What is more, Kornblatt lives and breathes the InVite philosophy—integrating vitamins into people’s everyday lives—in the everyday life of his own family. His stepdaughter Alexa, 16, and son Luke, 13, were the first to taste the now best-selling antioxidant gummy bears. The kids were taught healthy eating habits, along with the basics of nutritional supplementation, from an early age. Exercise is a part of daily life; Luke plays basketball and flag football, Christine jogs each morning in Central Park, and Kornblatt works out four to five times a week. Like Kornblatt, Alexa and Luke are city kids through and through. “We live on the Upper East Side in Germantown/Yorkville, and we’re a block from Carl Schurz Park, so the kids had a place to play when they were little,” he says.

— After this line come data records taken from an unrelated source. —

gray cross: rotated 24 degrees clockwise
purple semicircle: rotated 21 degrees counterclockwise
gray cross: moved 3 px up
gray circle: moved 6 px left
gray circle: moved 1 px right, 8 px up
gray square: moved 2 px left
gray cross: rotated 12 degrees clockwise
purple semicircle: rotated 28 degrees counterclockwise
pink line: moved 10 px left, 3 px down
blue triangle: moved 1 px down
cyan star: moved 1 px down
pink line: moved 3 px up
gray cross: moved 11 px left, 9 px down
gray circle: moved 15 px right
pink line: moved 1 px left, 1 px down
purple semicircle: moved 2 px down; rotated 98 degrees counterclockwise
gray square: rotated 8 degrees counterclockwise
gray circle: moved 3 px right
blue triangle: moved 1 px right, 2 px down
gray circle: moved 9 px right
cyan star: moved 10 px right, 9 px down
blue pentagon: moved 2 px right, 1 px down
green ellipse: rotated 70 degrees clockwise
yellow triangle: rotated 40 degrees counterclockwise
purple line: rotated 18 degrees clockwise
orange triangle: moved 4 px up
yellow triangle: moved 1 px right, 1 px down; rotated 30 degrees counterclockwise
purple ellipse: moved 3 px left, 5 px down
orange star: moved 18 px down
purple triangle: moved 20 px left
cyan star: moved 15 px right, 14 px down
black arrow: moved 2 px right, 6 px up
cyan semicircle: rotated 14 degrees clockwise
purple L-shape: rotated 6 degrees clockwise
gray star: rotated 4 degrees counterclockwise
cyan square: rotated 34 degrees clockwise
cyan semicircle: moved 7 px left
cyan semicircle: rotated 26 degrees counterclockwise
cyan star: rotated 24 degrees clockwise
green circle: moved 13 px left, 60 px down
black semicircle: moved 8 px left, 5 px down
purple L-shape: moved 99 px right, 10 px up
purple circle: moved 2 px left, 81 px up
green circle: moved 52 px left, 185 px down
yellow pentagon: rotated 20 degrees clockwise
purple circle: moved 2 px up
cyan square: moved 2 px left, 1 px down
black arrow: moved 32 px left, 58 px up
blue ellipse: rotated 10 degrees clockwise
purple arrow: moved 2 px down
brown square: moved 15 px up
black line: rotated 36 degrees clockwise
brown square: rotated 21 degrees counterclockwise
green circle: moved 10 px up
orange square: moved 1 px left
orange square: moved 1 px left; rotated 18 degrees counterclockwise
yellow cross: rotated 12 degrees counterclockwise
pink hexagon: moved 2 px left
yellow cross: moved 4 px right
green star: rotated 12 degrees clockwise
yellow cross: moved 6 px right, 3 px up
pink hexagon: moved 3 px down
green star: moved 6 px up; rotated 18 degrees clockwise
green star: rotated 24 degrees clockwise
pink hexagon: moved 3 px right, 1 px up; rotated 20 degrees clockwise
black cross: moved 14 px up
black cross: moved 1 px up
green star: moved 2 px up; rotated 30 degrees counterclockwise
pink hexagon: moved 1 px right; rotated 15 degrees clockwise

As for his goals for InVite, Kornblatt plans to expand the company’s web and radio presence, and is currently developing more products, like antioxidant-rich sodas, natural beauty products, and other everyday items that are more versatile than the standard daily multivitamin—items that stay in the fridge or bathroom rather than the medicine cabinet—and can enhance the overall health of a busy family.
Ultimately, Kornblatt’s commitment to improving lives through vitamins is inspired by his desire to keep his own family as healthy as possible. “Sometimes I say to myself, ‘What would I do if my stores disappeared tomorrow, and I had to buy vitamins for my family?’” he says. “I wouldn’t know where to buy them, because nothing I would find would be made with the quality and care and education that we put into it.”